Sheppard: The city has solar-powered generators, right?
Rodney: Yes, which would come in very handy if we were trying to power a couple of electric golf carts.

Rodney: There's not enough power for you to gate back to Earth, and without a MALP, going anywhere else would be far too risky. It is entirely possible that you are the last human being alive.
Sheppard: You're not doing a very good job of cheering me up here.
Rodney: Oh, consider yourself lucky, young man.

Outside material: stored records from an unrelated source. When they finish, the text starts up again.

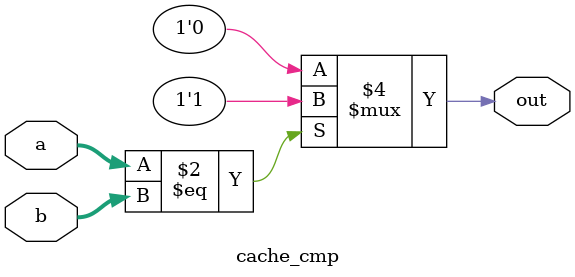
<source format=sv>

module cache_cmp(
    input [23:0] a,
    input [23:0] b,
    output logic out
);


always_comb
begin
            if(a == b)begin
               out = 1'b1;
            end
            else begin
                out = 1'b0;
            end

end
endmodule
</source>
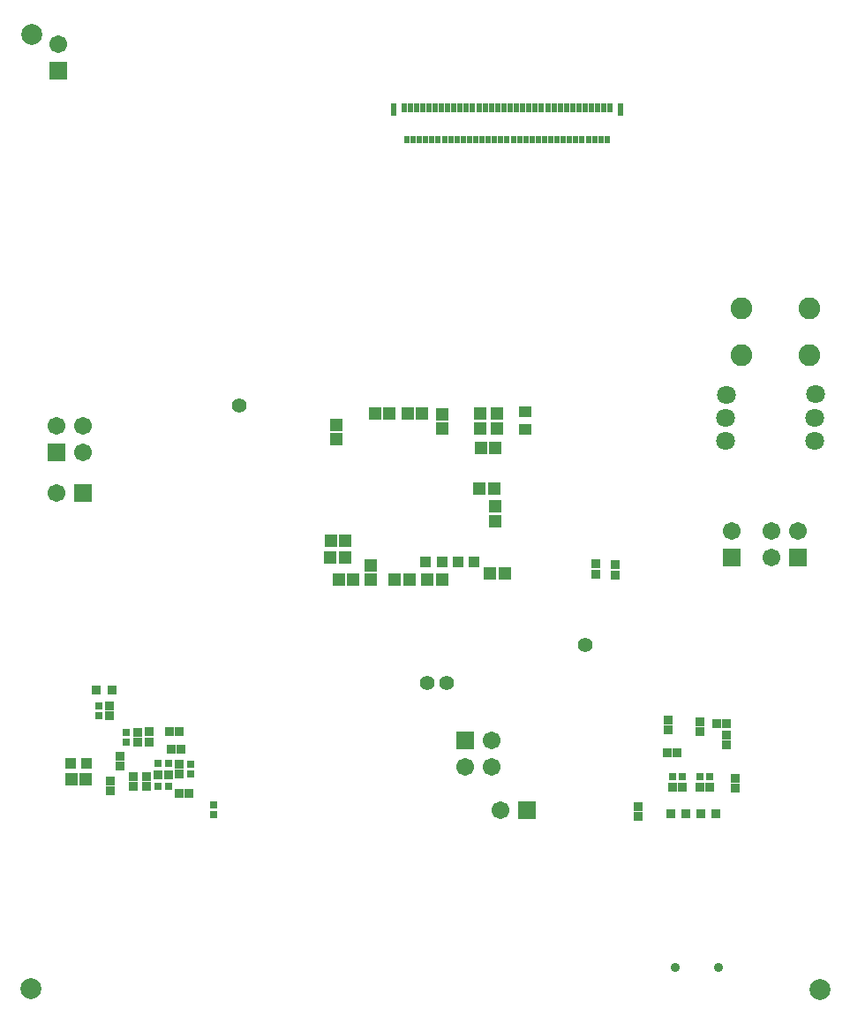
<source format=gbs>
G04*
G04 #@! TF.GenerationSoftware,Altium Limited,Altium Designer,20.1.7 (139)*
G04*
G04 Layer_Color=16711935*
%FSLAX25Y25*%
%MOIN*%
G70*
G04*
G04 #@! TF.SameCoordinates,F1024F09-50C5-4513-BE08-2A4FEE95A773*
G04*
G04*
G04 #@! TF.FilePolarity,Negative*
G04*
G01*
G75*
%ADD64R,0.04147X0.04343*%
%ADD78R,0.03477X0.03477*%
%ADD79R,0.03477X0.03477*%
%ADD81R,0.03084X0.03005*%
%ADD90C,0.07874*%
%ADD91R,0.03005X0.03084*%
%ADD92R,0.04540X0.05131*%
%ADD101R,0.05131X0.04540*%
%ADD112C,0.05521*%
%ADD113C,0.06706*%
%ADD114R,0.06706X0.06706*%
%ADD115C,0.07096*%
%ADD116R,0.06706X0.06706*%
%ADD117C,0.08200*%
%ADD118C,0.03556*%
%ADD162R,0.01981X0.03438*%
%ADD163R,0.01981X0.02769*%
%ADD164R,0.02178X0.04737*%
%ADD165R,0.03556X0.03753*%
%ADD166R,0.04934X0.04147*%
D64*
X187118Y176996D02*
D03*
X181016D02*
D03*
X175016Y177004D02*
D03*
X168913D02*
D03*
X34760Y101169D02*
D03*
X40862D02*
D03*
D78*
X240614Y172248D02*
D03*
Y175949D02*
D03*
X233327Y172579D02*
D03*
Y176279D02*
D03*
X64447Y109250D02*
D03*
Y112951D02*
D03*
X63488Y92547D02*
D03*
Y96248D02*
D03*
X58535D02*
D03*
Y92547D02*
D03*
X53396Y100187D02*
D03*
Y103888D02*
D03*
X285827Y91709D02*
D03*
Y95410D02*
D03*
X282449Y111803D02*
D03*
Y108102D02*
D03*
X272480Y113216D02*
D03*
Y116917D02*
D03*
X49976Y90744D02*
D03*
Y94445D02*
D03*
X249272Y81187D02*
D03*
Y84888D02*
D03*
X260366Y113614D02*
D03*
Y117315D02*
D03*
X60020Y112894D02*
D03*
Y109193D02*
D03*
X49559Y122839D02*
D03*
Y119138D02*
D03*
X75984Y100878D02*
D03*
Y97177D02*
D03*
D79*
X76539Y106480D02*
D03*
X72839D02*
D03*
X75945Y89614D02*
D03*
X79646D02*
D03*
X272567Y91921D02*
D03*
X276268D02*
D03*
X260221Y104921D02*
D03*
X263921D02*
D03*
X265905Y91931D02*
D03*
X262205D02*
D03*
X278795Y116004D02*
D03*
X282496D02*
D03*
X71689Y96661D02*
D03*
X67988D02*
D03*
X72205Y113055D02*
D03*
X75906D02*
D03*
D81*
X55811Y109122D02*
D03*
Y112902D02*
D03*
X88945Y85504D02*
D03*
Y81724D02*
D03*
X45429Y122886D02*
D03*
Y119106D02*
D03*
X80138Y100902D02*
D03*
Y97122D02*
D03*
D90*
X20098Y376035D02*
D03*
X317764Y15894D02*
D03*
X19748Y16232D02*
D03*
D91*
X67980Y92496D02*
D03*
X71760D02*
D03*
X67984Y100921D02*
D03*
X71764D02*
D03*
X262157Y96114D02*
D03*
X265937D02*
D03*
X272492Y96096D02*
D03*
X276272D02*
D03*
D92*
X195925Y233067D02*
D03*
Y227555D02*
D03*
X195299Y198043D02*
D03*
Y192532D02*
D03*
X175220Y232780D02*
D03*
Y227268D02*
D03*
X189500Y233004D02*
D03*
Y227492D02*
D03*
X135012Y228858D02*
D03*
Y223346D02*
D03*
X148224Y175882D02*
D03*
Y170370D02*
D03*
D101*
X193189Y172878D02*
D03*
X198701D02*
D03*
X35079Y95000D02*
D03*
X40591D02*
D03*
X194791Y204909D02*
D03*
X189280D02*
D03*
X195240Y219933D02*
D03*
X189728D02*
D03*
X167559Y233185D02*
D03*
X162047D02*
D03*
X155280Y233157D02*
D03*
X149768D02*
D03*
X138603Y185006D02*
D03*
X133091D02*
D03*
X138483Y178663D02*
D03*
X132971D02*
D03*
X141630Y170472D02*
D03*
X136118D02*
D03*
X157315Y170406D02*
D03*
X162827D02*
D03*
X175087D02*
D03*
X169575D02*
D03*
D112*
X229142Y145689D02*
D03*
X176945Y131421D02*
D03*
X169602D02*
D03*
X98465Y235992D02*
D03*
D113*
X299532Y188847D02*
D03*
X309531D02*
D03*
X299532Y178847D02*
D03*
X284429Y188847D02*
D03*
X197157Y83473D02*
D03*
X39575Y228547D02*
D03*
Y218547D02*
D03*
X29575Y228547D02*
D03*
X29658Y203114D02*
D03*
X193705Y99614D02*
D03*
X183705D02*
D03*
X193705Y109614D02*
D03*
X30102Y372547D02*
D03*
D114*
X309531Y178847D02*
D03*
X284429D02*
D03*
X183705Y109614D02*
D03*
X30102Y362547D02*
D03*
D115*
X282213Y222689D02*
D03*
Y231319D02*
D03*
X315902Y222689D02*
D03*
Y231319D02*
D03*
X316114Y240496D02*
D03*
X282425Y239933D02*
D03*
D116*
X207157Y83473D02*
D03*
X29575Y218547D02*
D03*
X39658Y203114D02*
D03*
D117*
X313729Y255045D02*
D03*
X288129D02*
D03*
X313729Y272845D02*
D03*
X288129D02*
D03*
D118*
X279382Y24142D02*
D03*
X263043D02*
D03*
D162*
X160669Y348437D02*
D03*
X163031D02*
D03*
X165394D02*
D03*
X167756D02*
D03*
X170118D02*
D03*
X172480D02*
D03*
X174842D02*
D03*
X177205D02*
D03*
X179567D02*
D03*
X181929D02*
D03*
X184291D02*
D03*
X186653D02*
D03*
X189016D02*
D03*
X191378D02*
D03*
X193740D02*
D03*
X196102D02*
D03*
X198465D02*
D03*
X200827D02*
D03*
X203189D02*
D03*
X205551D02*
D03*
X207913D02*
D03*
X210276D02*
D03*
X212638D02*
D03*
X215000D02*
D03*
X217362D02*
D03*
X219724D02*
D03*
X222087D02*
D03*
X224449D02*
D03*
X226811D02*
D03*
X229173D02*
D03*
X231535D02*
D03*
X233898D02*
D03*
X236260D02*
D03*
X238622D02*
D03*
D163*
X161850Y336370D02*
D03*
X164213D02*
D03*
X166575D02*
D03*
X168937D02*
D03*
X171299D02*
D03*
X173661D02*
D03*
X176023D02*
D03*
X178386D02*
D03*
X180748D02*
D03*
X183110D02*
D03*
X185472D02*
D03*
X187835D02*
D03*
X190197D02*
D03*
X192559D02*
D03*
X194921D02*
D03*
X197283D02*
D03*
X199646D02*
D03*
X202008D02*
D03*
X204370D02*
D03*
X206732D02*
D03*
X209094D02*
D03*
X211457D02*
D03*
X213819D02*
D03*
X216181D02*
D03*
X218543D02*
D03*
X220905D02*
D03*
X223268D02*
D03*
X225630D02*
D03*
X227992D02*
D03*
X230354D02*
D03*
X232716D02*
D03*
X235079D02*
D03*
X237441D02*
D03*
D164*
X156831Y347787D02*
D03*
X242461D02*
D03*
D165*
X50343Y128602D02*
D03*
X44634D02*
D03*
X278543Y82035D02*
D03*
X272835D02*
D03*
X267106Y82016D02*
D03*
X261398D02*
D03*
D166*
X206394Y226965D02*
D03*
Y233657D02*
D03*
M02*

</source>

Rodney: The sand has penetrated the lower levels.
Sheppard: 48,000 years into the future, you've still got a knack for stating the obvious. All right, what do we do?
Rodney: I don't know.
Sheppard: What do you mean, you don't know?
Rodney: Well, I wasn't programmed for this variable!
Sheppard: You said you had twenty five years to work on this plan!
Rodney: Well, McKay did, and he brilliantly anticipated a lot of potential problems! It's just that, well, this wasn't one of them.

Rodney: Look, I know you have been debriefed about all the future events, all the things we have to avoid, but there is one more thing I need to know - do I still have hair?